Poème 'Pauvre garçon' de Tristan CORBIERE dans 'Les Amours jaunes'

Pauvre garçon

Tristan CORBIERE
Recueil : "Les Amours jaunes"

La Bête féroce.

Lui qui sifflait si haut, son petit air de tête,
Était plat près de moi ; je voyais qu’il cherchait…
Et ne trouvait pas, et… j’aimais le sentir bête,
Ce héros qui n’a pas su trouver qu’il m’aimait.

J’ai fait des ricochets sur son cœur en tempête.
Il regardait cela… Vraiment, cela l’usait ?…
Quel instrument rétif à jouer, qu’un poète !…
J’en ai joué. Vraiment – moi – cela m’amusait.

Est-il mort ?… Ah – c’était, du reste, un garçon drôle.
Aurait-il donc trop pris au sérieux son rôle,
Sans me le dire… au moins. – Car il est mort, de quoi ?…

Se serait-il laissé fluer de poésie…
Serait-il mort de chic, de boire, ou de phtisie,
Ou, peut-être, après tout : de rien…
ou bien de Moi.

Poème préféré des membres

Aucun membre n'a ajouté ce poème parmi ses favoris.

Commentaires

  1. Fringant dragon
    -----------------

    Il chante une chanson dans sa petite tête,
    Il a trouvé, dit-on, le bonheur qu’il cherchait
    Et l’on n’a jamais vu de si joyeuse bête,
    Sauf s’il songe, le soir, à des gens qu’il aimait.

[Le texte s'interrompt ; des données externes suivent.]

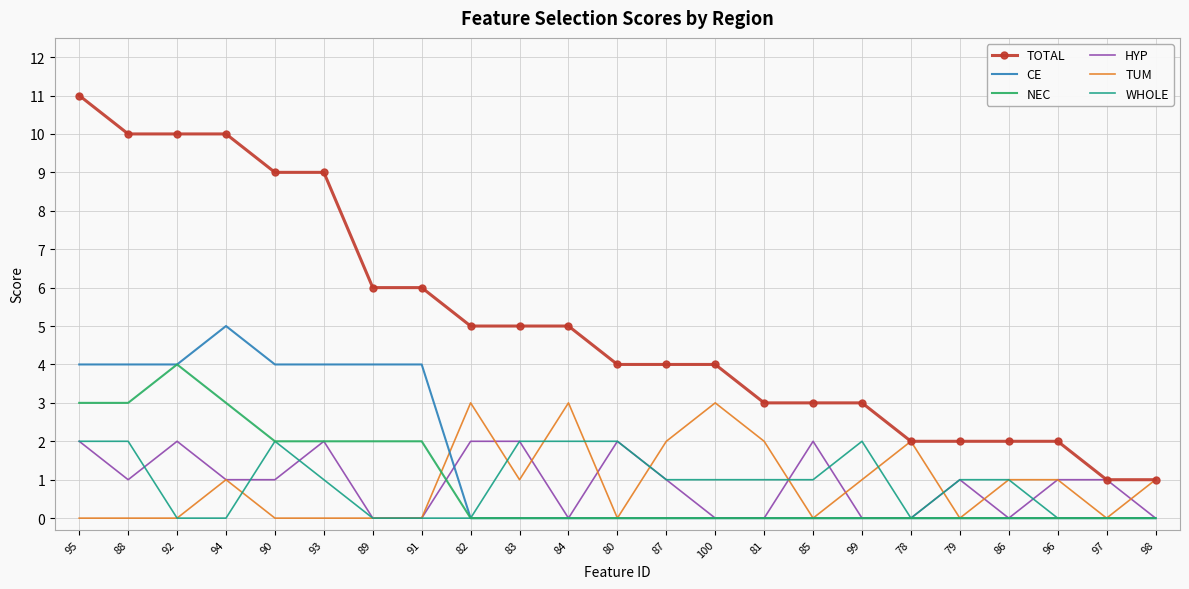

At which category does the chart reach its peak across all series?

95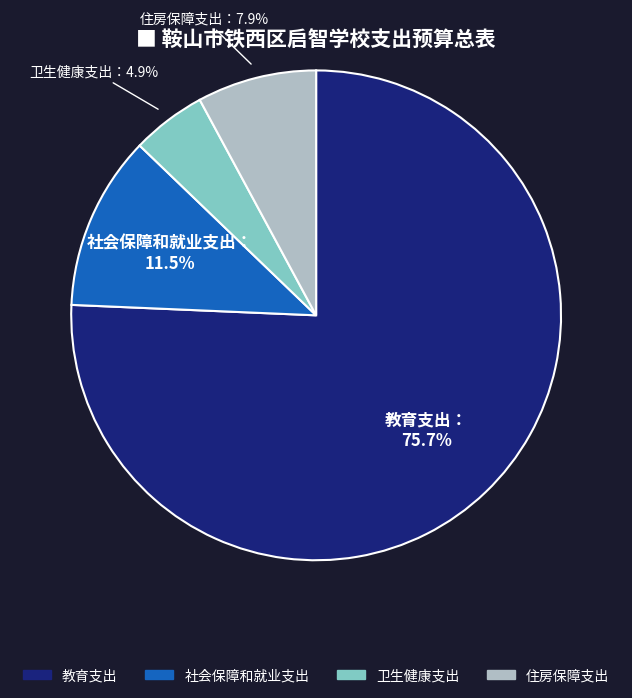

What is the ratio of the value at 住房保障支出 to the value at 社会保障和就业支出?

0.7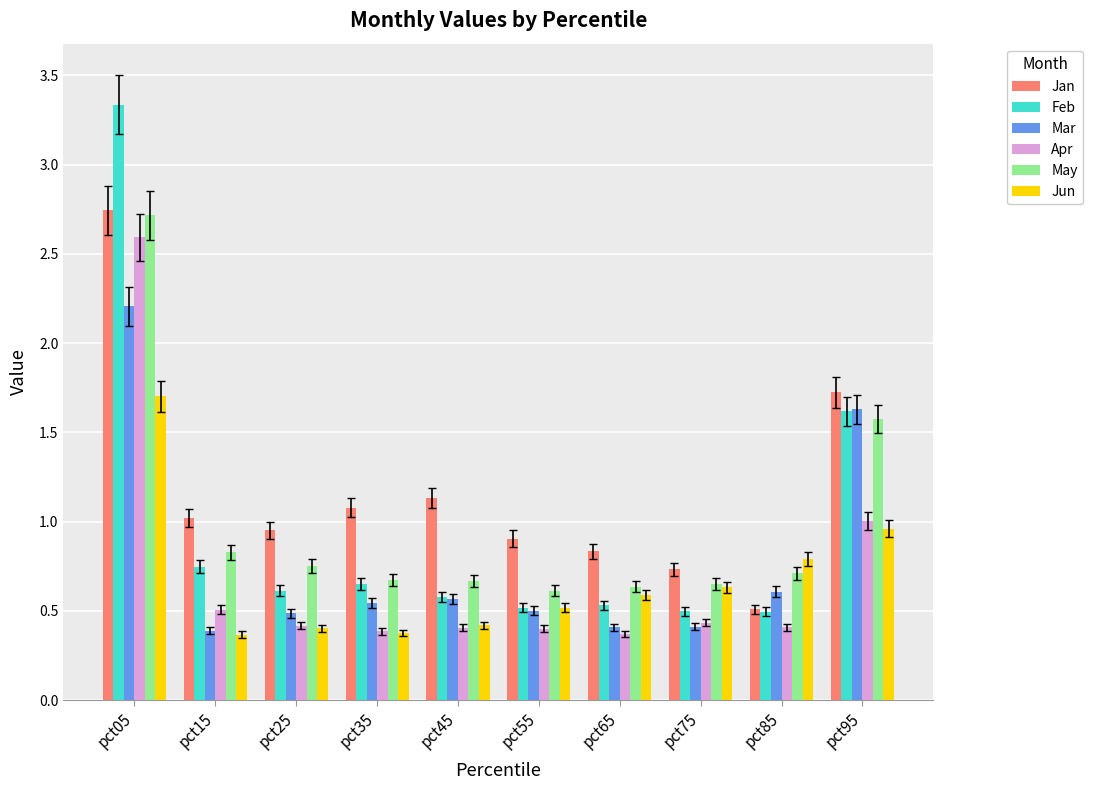

Which category has the highest value in the May series?

pct05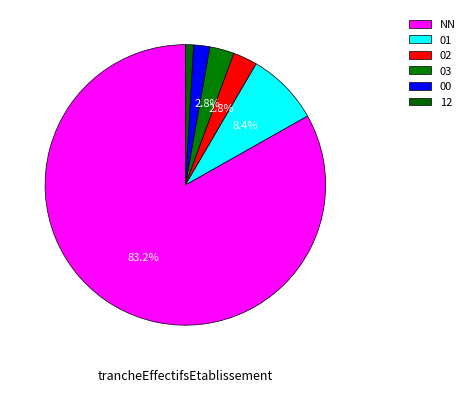

Does 01 represent more than half of the total?

No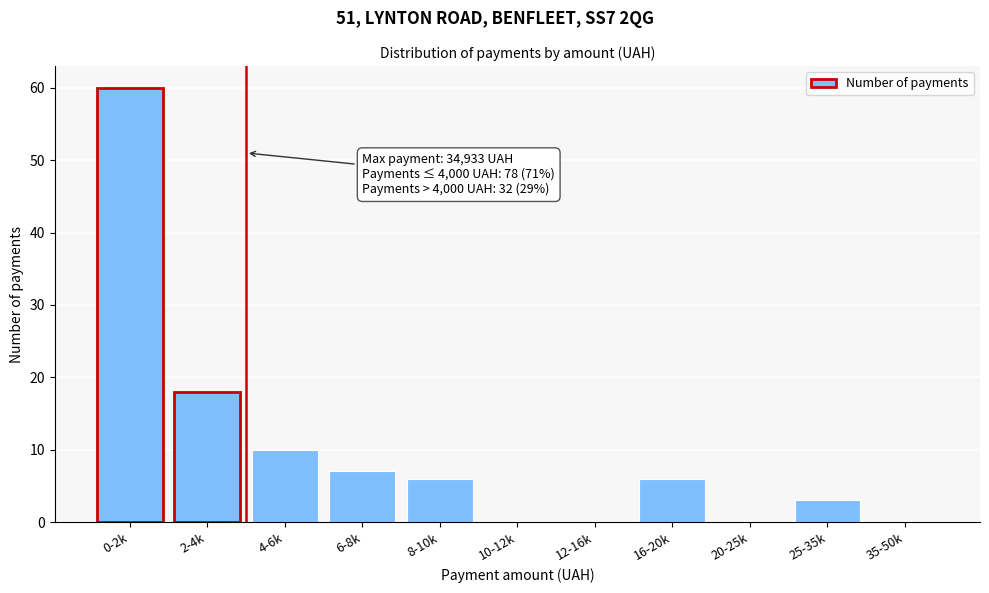

Reading right to left, what are all the values shown in this chart?

35-50k=0	25-35k=3	20-25k=0	16-20k=6	12-16k=0	10-12k=0	8-10k=6	6-8k=7	4-6k=10	2-4k=18	0-2k=60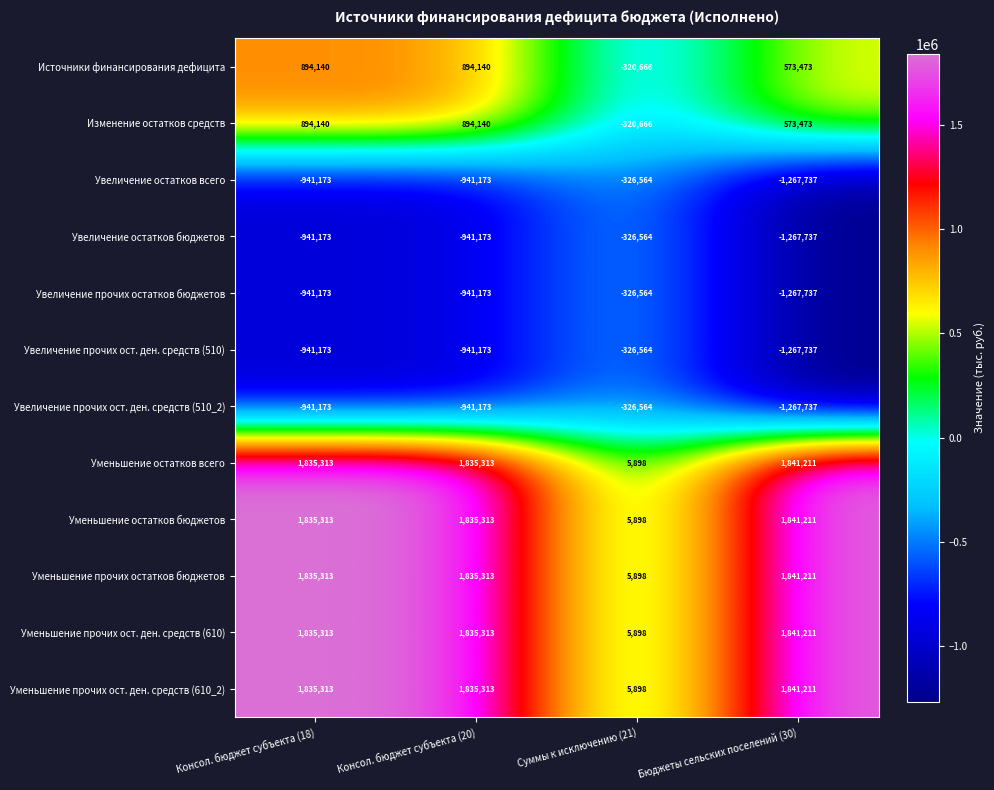

The value of Источники финансирования дефицита at Консол. бюджет субъекта (18) is 894140. True or false?

True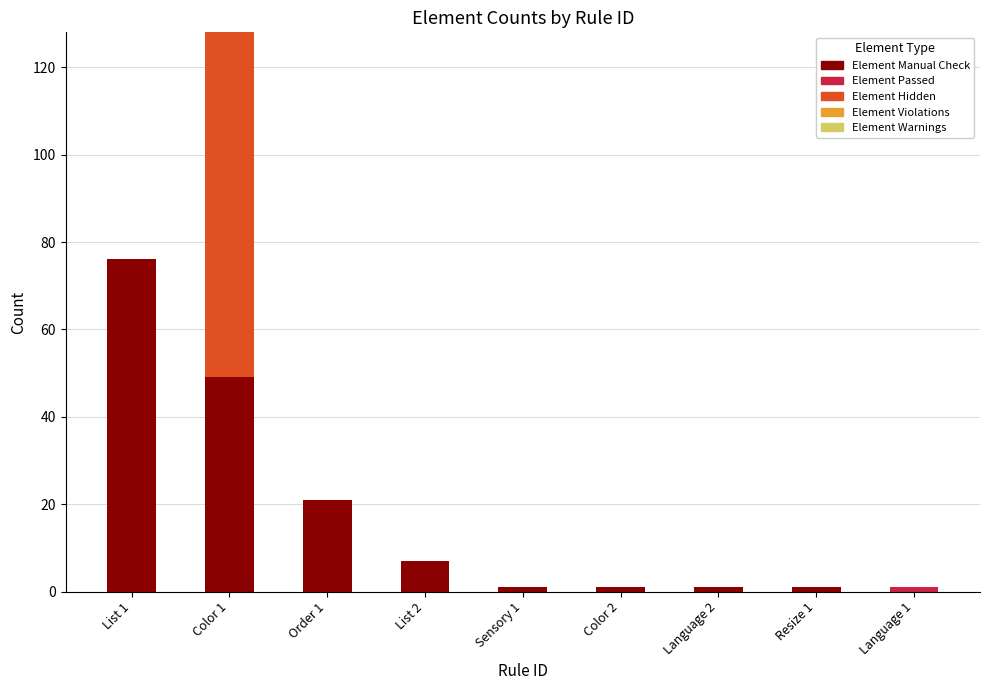

How many distinct data groups are displayed?

3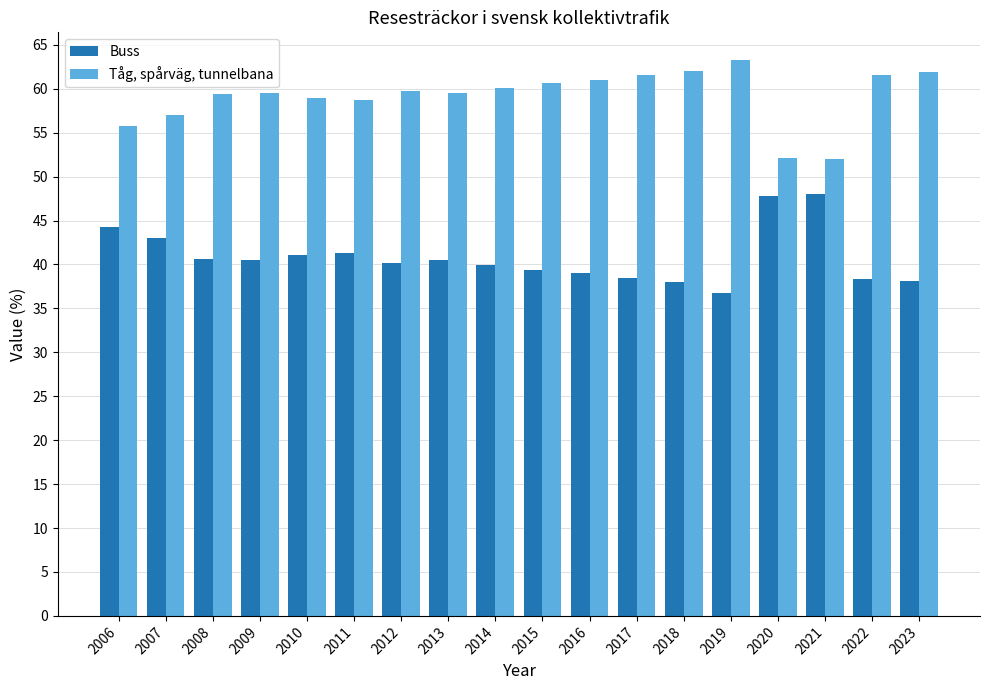

What is the spread (max minus min) of values at 2019?

26.5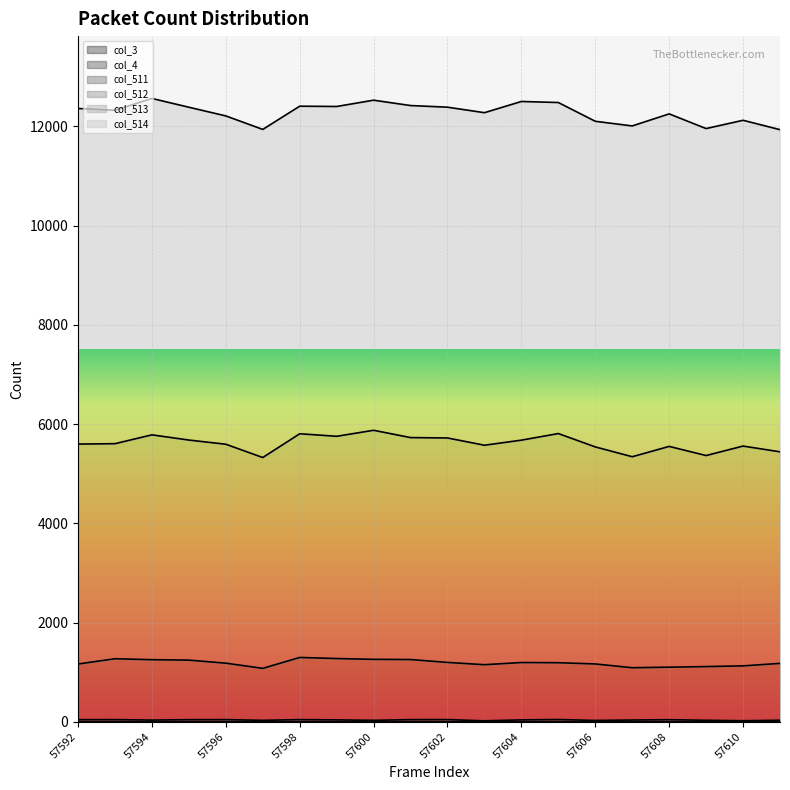

What is the average value of the col_511 series?

37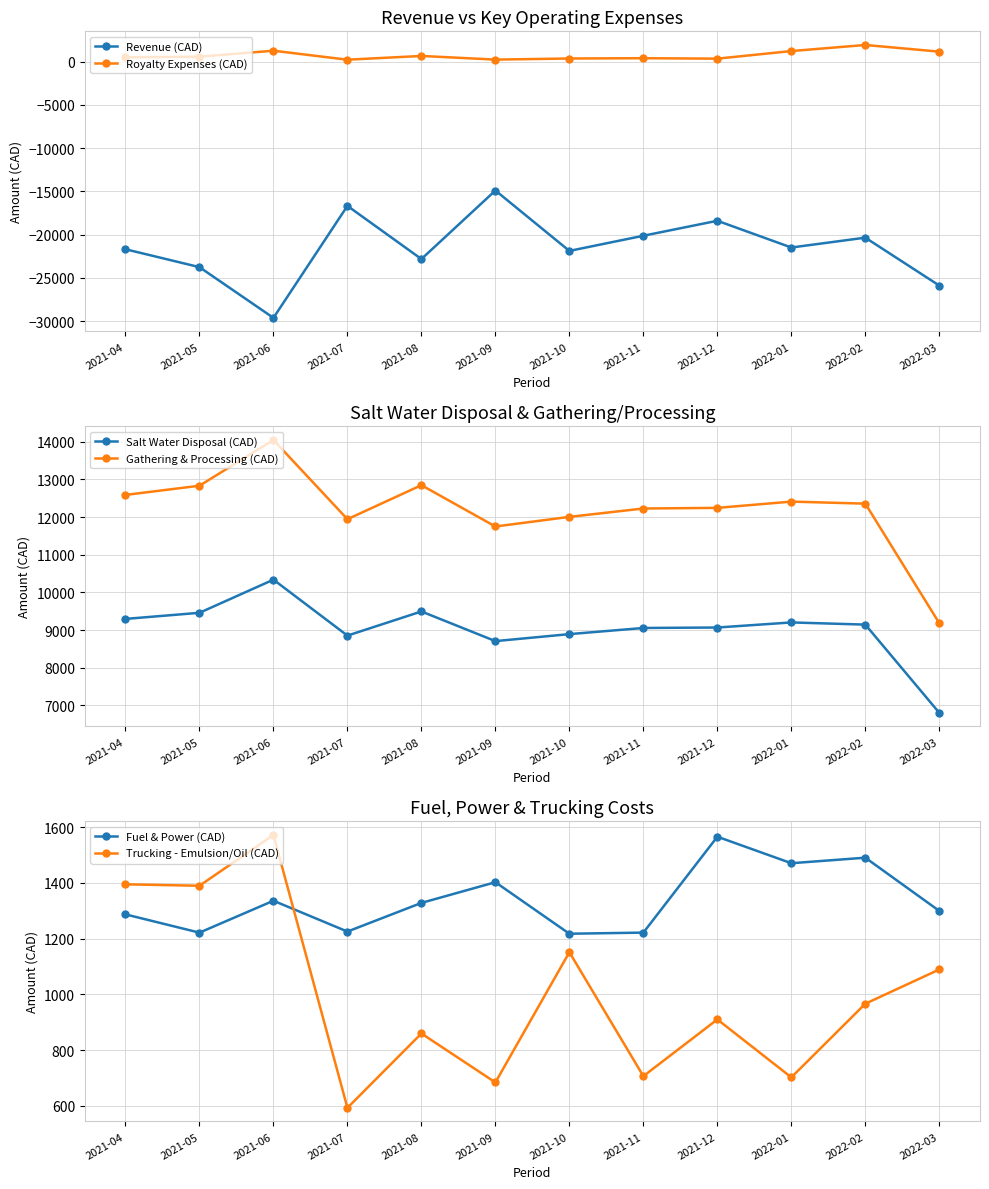

What are all the series names shown in the legend?

Revenue (CAD), Royalty Expenses (CAD), Salt Water Disposal (CAD), Gathering & Processing (CAD), Fuel & Power (CAD), Trucking - Emulsion/Oil (CAD)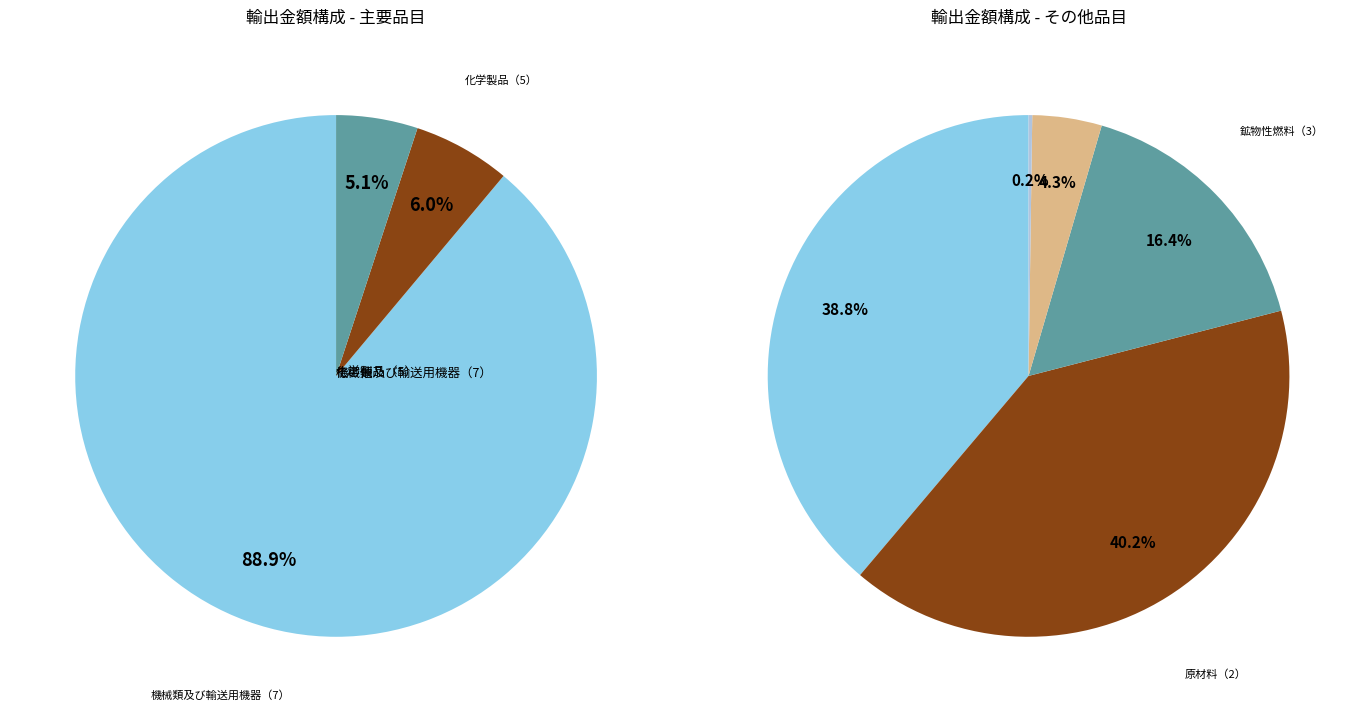

How many segments does this pie chart have?

8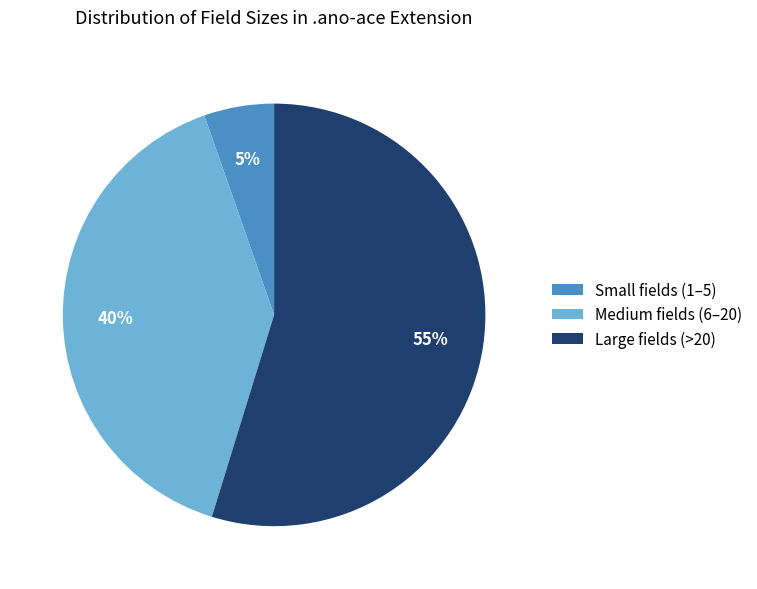

To the nearest percent, what is the difference between the Large fields (>20) and Medium fields (6–20) slice percentages?

15%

    Cupidon ne peut rien sur son cœur en tempête
    Depuis qu’il a compris que trop d’amour l’usait.
    Trop paresseux, aussi, pour être un grand poète,
    Il n’a pu travailler que quand ça l’amusait.

    Il s’amusa ; c’était, du reste, un dragon drôle,
    N’ayant jamais trop pris au sérieux son rôle,
    Dramatiser, vraiment, il n’y a pas de quoi.

    Ce paisible animal, qui vit de poésie,
    Y rajoute parfois un peu de fantaisie,
    Il pourrait devenir un exemple pour moi.

  2. Maison capétienne
    ----------------------

    Les comtes de Paris se trouvent à sa tête ;
    La noblesse française un maître se cherchait,
    Il leur en fallait un qui ne fût point trop bête,
    Un oracle annonça que Capet les aimait.

    Le royaume s’accrut au milieu des tempêtes,
    Le roi de son pouvoir fort sagement usait ;
    On y vit des soldats, des prêtres, des poètes,
    Un modeste bouffon qui la Cour amusait.

    Je connais des bouffons qui sont plus ou moins drôles,
    Il en est assez peu qui sont faits pour ce rôle.
    Plaisanter, ce n’est rien, il faut trouver de quoi.

    Cette maison sacrée, qui vit de poésie,
    Sut accorder l’Histoire avec la fantaisie ;
    Nous sommes héritiers du rire de ses rois.